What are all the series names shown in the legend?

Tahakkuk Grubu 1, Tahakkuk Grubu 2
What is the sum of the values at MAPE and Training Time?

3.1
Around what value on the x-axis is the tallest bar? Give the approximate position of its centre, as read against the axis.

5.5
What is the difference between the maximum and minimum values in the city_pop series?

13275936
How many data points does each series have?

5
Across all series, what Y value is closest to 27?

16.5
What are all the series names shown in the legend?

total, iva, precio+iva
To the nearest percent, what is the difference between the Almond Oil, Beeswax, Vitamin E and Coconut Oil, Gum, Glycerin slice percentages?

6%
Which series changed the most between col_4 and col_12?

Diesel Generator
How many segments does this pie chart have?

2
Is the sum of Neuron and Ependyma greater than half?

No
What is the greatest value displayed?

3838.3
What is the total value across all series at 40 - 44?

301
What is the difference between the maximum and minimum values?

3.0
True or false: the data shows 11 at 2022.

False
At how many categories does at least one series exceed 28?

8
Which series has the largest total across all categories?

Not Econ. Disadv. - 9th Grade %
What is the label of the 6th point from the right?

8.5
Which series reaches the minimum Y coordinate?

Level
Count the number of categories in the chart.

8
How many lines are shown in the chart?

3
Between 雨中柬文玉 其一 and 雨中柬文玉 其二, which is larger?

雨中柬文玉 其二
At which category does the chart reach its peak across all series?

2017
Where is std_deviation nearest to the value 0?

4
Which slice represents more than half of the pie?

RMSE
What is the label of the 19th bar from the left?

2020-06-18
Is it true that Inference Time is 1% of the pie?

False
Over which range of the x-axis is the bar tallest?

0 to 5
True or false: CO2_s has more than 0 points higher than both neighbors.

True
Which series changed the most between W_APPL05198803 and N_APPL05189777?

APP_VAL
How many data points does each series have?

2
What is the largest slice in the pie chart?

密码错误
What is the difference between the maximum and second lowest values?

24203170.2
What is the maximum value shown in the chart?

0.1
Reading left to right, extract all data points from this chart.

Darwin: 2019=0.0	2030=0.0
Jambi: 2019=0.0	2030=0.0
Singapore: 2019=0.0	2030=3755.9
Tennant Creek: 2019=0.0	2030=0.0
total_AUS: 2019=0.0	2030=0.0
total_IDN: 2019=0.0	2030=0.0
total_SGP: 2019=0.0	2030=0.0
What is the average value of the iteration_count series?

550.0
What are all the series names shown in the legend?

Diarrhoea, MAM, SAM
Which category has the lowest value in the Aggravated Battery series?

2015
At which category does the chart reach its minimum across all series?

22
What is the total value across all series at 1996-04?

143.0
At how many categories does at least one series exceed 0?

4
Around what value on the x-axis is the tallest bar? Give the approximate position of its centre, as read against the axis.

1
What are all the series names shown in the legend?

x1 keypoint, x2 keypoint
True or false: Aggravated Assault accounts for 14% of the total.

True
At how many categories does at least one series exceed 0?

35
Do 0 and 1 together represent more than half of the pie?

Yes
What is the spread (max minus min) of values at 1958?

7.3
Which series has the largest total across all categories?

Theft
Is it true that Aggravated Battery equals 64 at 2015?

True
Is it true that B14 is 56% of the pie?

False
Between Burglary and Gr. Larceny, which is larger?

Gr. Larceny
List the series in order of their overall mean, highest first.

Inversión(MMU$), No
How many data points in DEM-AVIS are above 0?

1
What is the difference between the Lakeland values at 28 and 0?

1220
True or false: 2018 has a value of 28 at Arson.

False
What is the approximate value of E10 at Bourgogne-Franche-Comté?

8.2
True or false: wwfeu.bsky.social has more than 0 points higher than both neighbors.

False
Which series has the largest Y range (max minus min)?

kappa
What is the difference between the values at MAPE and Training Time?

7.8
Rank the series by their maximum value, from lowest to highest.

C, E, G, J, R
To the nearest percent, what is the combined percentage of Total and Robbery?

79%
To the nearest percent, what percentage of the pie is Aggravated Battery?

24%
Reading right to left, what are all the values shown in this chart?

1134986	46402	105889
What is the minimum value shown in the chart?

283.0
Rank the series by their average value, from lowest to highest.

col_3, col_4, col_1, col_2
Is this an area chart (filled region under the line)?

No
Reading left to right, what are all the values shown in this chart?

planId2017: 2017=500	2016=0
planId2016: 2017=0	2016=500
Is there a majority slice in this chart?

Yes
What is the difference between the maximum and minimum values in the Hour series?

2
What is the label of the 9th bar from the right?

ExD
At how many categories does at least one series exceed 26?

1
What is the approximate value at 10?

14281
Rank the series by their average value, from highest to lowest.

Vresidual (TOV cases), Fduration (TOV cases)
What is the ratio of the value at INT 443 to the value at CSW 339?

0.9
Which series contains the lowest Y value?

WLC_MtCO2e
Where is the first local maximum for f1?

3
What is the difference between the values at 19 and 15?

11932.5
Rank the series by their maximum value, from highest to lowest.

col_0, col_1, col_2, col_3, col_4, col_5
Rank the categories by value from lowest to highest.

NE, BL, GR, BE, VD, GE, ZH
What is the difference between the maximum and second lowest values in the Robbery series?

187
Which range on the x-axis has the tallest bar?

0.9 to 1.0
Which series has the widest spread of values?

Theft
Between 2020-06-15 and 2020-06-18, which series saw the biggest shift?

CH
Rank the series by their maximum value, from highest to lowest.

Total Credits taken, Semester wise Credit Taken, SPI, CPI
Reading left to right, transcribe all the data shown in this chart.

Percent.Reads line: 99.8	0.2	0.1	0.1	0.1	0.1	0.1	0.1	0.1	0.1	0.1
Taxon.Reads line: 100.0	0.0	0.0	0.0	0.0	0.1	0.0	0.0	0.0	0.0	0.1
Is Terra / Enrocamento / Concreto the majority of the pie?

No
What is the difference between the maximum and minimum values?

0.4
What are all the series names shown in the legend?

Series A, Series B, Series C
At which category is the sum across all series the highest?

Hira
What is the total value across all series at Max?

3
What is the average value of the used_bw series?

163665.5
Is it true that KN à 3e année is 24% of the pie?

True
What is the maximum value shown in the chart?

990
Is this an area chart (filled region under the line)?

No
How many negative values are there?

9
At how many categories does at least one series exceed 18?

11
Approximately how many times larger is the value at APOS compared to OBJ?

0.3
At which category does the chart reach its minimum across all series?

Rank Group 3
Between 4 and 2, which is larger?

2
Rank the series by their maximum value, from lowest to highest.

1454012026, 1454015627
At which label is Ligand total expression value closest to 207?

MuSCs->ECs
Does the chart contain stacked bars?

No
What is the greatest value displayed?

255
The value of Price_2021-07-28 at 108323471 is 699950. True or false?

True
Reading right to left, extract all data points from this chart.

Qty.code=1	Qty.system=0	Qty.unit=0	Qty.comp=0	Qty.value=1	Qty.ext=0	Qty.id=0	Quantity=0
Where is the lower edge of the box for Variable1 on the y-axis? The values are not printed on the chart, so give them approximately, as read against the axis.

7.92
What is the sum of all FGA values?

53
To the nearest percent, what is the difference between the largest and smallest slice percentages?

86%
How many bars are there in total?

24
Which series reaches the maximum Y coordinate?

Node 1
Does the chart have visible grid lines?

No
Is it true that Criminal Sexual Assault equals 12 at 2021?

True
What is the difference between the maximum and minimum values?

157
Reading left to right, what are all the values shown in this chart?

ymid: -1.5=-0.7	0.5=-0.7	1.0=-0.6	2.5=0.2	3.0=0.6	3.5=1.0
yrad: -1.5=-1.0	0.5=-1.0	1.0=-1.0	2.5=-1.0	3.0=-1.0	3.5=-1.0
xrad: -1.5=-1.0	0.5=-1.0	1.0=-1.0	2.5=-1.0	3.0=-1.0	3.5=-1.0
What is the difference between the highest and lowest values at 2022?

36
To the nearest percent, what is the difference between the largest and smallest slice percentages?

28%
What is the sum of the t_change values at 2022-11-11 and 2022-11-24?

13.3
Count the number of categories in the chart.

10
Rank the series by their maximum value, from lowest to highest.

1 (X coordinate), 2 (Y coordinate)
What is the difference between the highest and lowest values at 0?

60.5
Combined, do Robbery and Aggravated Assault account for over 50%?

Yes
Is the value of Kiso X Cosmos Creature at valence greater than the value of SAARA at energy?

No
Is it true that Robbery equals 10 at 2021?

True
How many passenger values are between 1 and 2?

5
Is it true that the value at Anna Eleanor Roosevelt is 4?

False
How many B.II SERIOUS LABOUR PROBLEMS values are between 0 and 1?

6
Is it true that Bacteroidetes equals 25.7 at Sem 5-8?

■ TASK REQUIREMENTS ■
Reproduce verbatim the lines of the records above, starting with the first line and continuing through the line containing "What is the sum of the values".

■ YOUR RESPONSE ■
What are all the series names shown in the legend?

Tahakkuk Grubu 1, Tahakkuk Grubu 2
What is the sum of the values at MAPE and Training Time?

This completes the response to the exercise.